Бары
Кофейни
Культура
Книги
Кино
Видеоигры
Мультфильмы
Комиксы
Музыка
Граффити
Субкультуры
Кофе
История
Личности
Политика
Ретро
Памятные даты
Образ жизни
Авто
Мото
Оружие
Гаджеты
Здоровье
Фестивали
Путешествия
────────────────────
▶ _PROBLEM_:
Repeat the records above exactly.

▶ _SOLUTION TO THIS EXERCISE_:
Бары
Кофейни
Культура
Книги
Кино
Видеоигры
Мультфильмы
Комиксы
Музыка
Граффити
Субкультуры
Кофе
История
Личности
Политика
Ретро
Памятные даты
Образ жизни
Авто
Мото
Оружие
Гаджеты
Здоровье
Фестивали
Путешествия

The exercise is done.